Batuman makes a compelling case for the American short story being a dead form, and then moves on to diagnose American novels ("American novelists are ashamed to find their own lives interesting").

This analysis raises some serious questions, not the least of which is why n+1 is publishing short stories and then turning around saying the American short story is dead? It is hardly lost on this reader that the article alludes to the irrelevance of literary magazines while itself being a literary magazine. But then, N+1 is a magazine that prides itself on talking about "The Intellectual Situation," which very expression strikes me as more than a little elitist and exclusive. Which reminds me again of the "Dating" article; n+1 perpetually presents itself in a manner that reads as entitled and snobbish. All of this points to the real problem with n+1: they have mistaken the effete snobbery of upper middle class privilege for the refined taste of intellectualism—the word for this is 'pseudo-intellectualism.' I mean, Issue 3 has sections titled with Greek and Latin: "Eros," "Thanatos," "Apologia Pro Vita Sua". Further, n+1 is a snob that vamps as an iconoclast, taking on targets like the Reading Crisis, The New Republic, Michael Chabon, and Dave Eggers, and it is in the aforementioned Eggers article that n+1 coined it's new favorite phrase—the "regressive avant garde". What is the regressive avant garde? Apparently it's both an appeal to childhood ("Eggersards [their term, our emphasis] returned to the claims of childhood. Transcendence would not figure in their thought. Intellect did not interest them, but kids did. Childhood is still their leitmotif.") and a return to experimental techniques of the past ("In typography and tone the Eggersards adopted old innovations, consciously obsolete maneuvers from earlier moments of creative ferment."). In other words the problem with Eggers is that he is backwards and unintellectual, exactly the kind of insult that the pretentious kid in high school would lob at the popular kid. (Which is in sharp contrast to the criticism I would aim at Eggers, which is that he's a puffed-up hack.)

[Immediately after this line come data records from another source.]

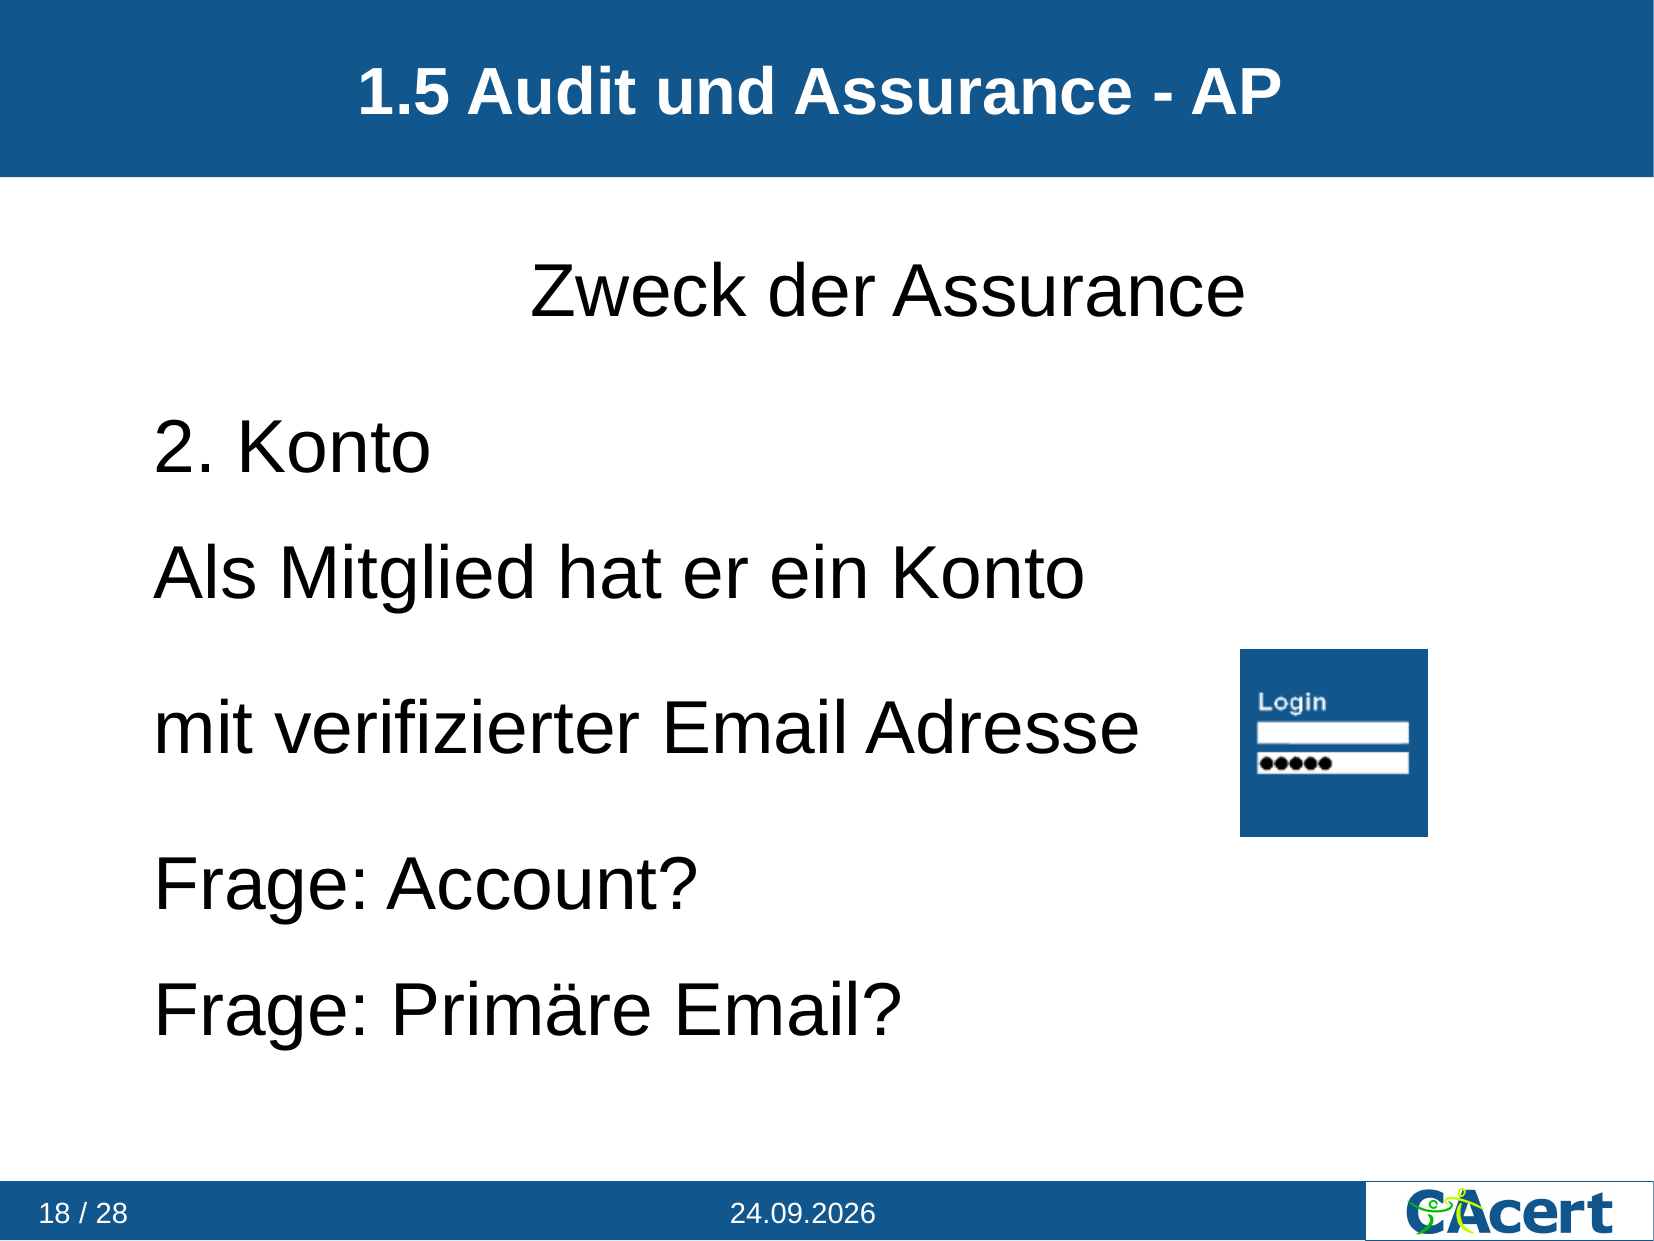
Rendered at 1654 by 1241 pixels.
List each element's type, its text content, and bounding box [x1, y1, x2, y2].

title 1.5 Audit und Assurance - AP [76, 17, 1565, 166]
picture [1240, 649, 1428, 838]
list Zweck der Assurance 2. Konto Als Mitglied hat er ein Konto mit verifizierter Email Adresse Frage: Account? Frage: Primäre Email? [82, 206, 1625, 1065]
picture [1406, 1187, 1613, 1235]
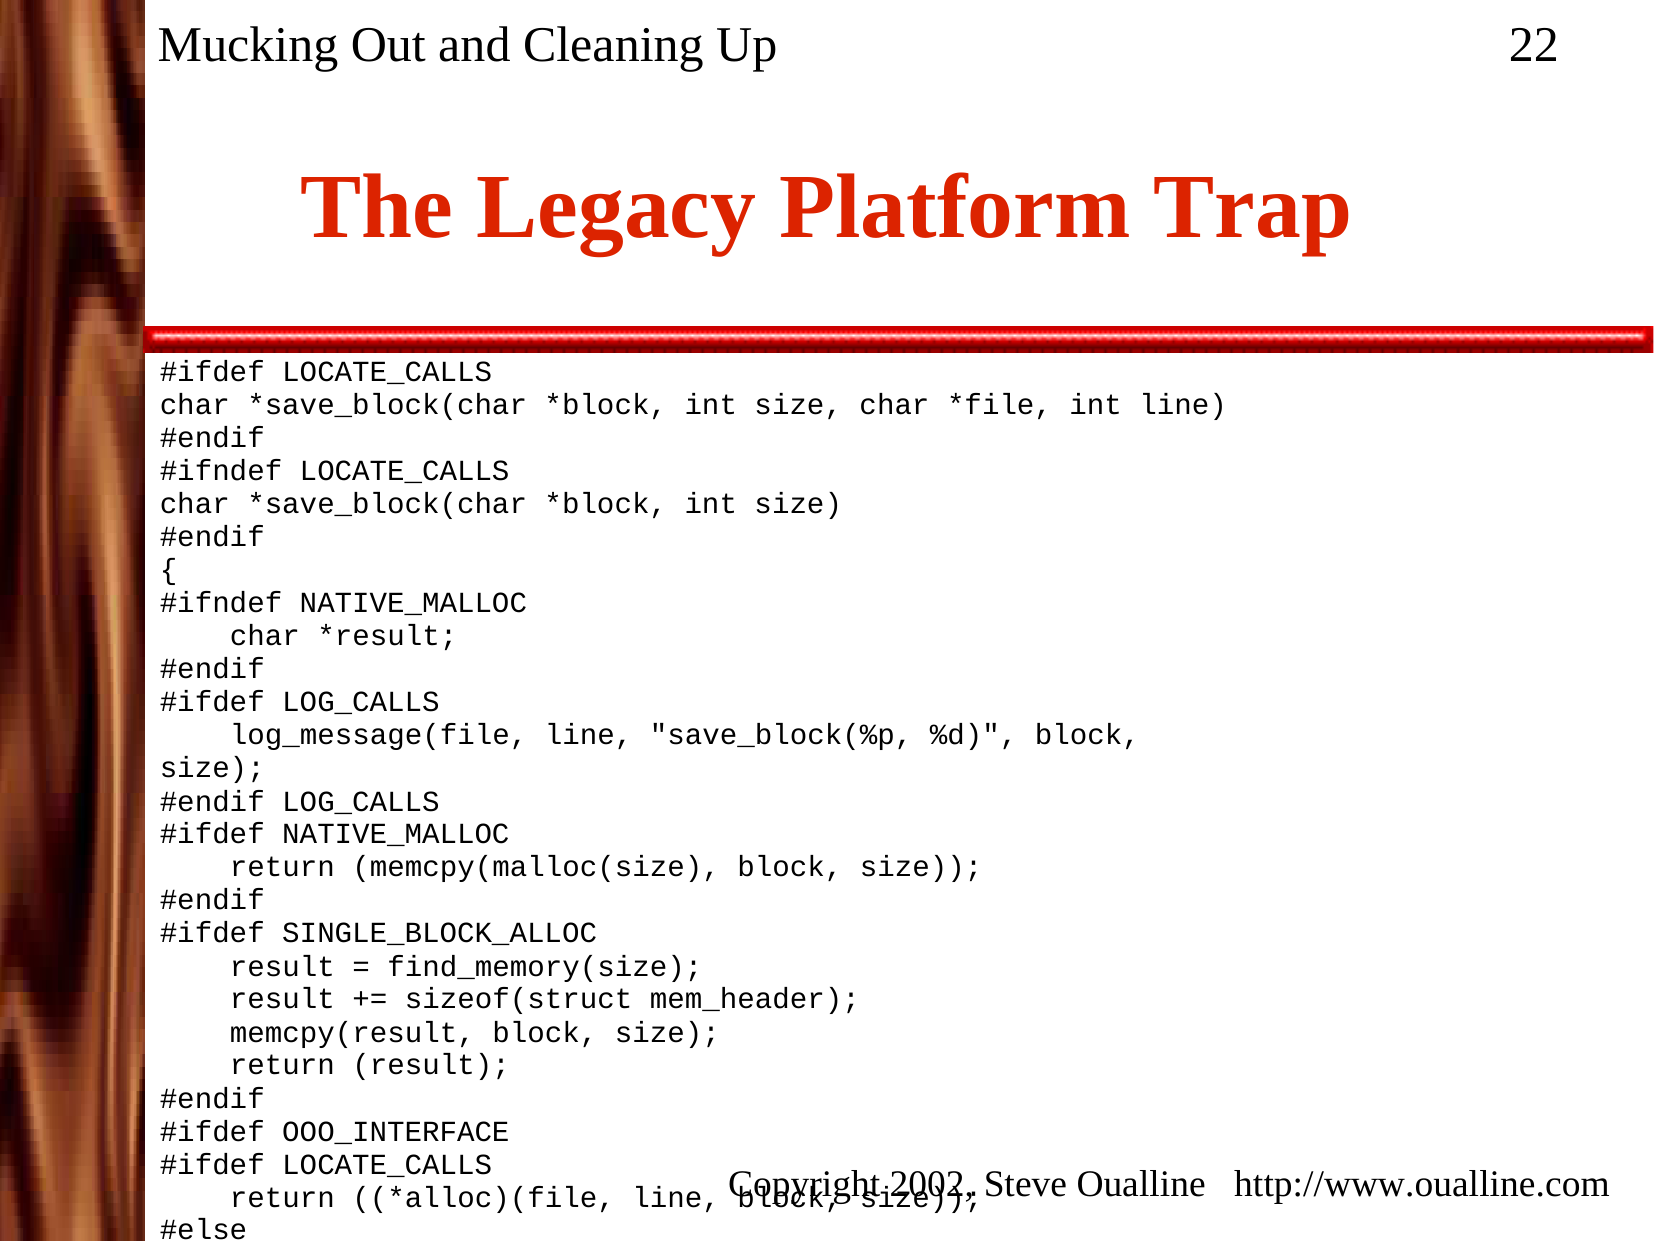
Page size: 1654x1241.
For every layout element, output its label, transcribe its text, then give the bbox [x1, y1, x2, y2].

picture [0, 0, 1654, 1241]
title The Legacy Platform Trap [121, 102, 1534, 310]
text_box #ifdef LOCATE_CALLS char *save_block(char *block, int size, char *file, int line) #endif #ifndef LOCATE_CALLS char *save_block(char *block, int size) #endif { #ifndef NATIVE_MALLOC char *result; #endif #ifdef LOG_CALLS log_message(file, line, "save_block(%p, %d)", block, size); #endif LOG_CALLS #ifdef NATIVE_MALLOC return (memcpy(malloc(size), block, size)); #endif #ifdef SINGLE_BLOCK_ALLOC result = find_memory(size); result += sizeof(struct mem_header); memcpy(result, block, size); return (result); #endif #ifdef OOO_INTERFACE #ifdef LOCATE_CALLS return ((*alloc)(file, line, block, size)); #else return ((*alloc)(block, size)); #endif #endif } [159, 357, 1257, 1241]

In light of this, the new article on the short story and the novel comes into sharp focus: this is a magazine that criticises short stories for beginning with proper names, ("Nowhere is the Best American barrage of names so relentless as in the first sentences, which are specific to the point of arbitrariness") and then publishes stories that begin "During his first few weeks in the city Harold Fetch was generally turned around", "The ghost showed up the very first night. Levin had gotten a good deal on the house because of her, so he wasn’t surprised", and "“It is death for souls to become wet.” That’s Harry, skunk drunk, pontificating. It’s the middle of the century and we’re down on State Street, Dee, Anna, Harry, Empty and me. Xenophanes. Casino, for short". Because the snob is nothing if not blind to the ways in which he is looking down his nose at himself.

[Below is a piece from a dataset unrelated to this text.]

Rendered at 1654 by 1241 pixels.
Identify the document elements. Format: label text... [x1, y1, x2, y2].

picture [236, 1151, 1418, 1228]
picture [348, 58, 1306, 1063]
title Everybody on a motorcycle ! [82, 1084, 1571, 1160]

Which is all to say that I don't think things are quite so dire as this article would lead one to believe, and that his criticisms of American short fiction veer from the deadly accurate (that workshop fiction is over-produced and over represented) to the hypercritical (that proper names are emblematic of the problems with Workshop Fiction). The problem with workshop fiction isn't proper names. The problem is something completely missed by this article. It's that Workshop Fiction is goddamn boring.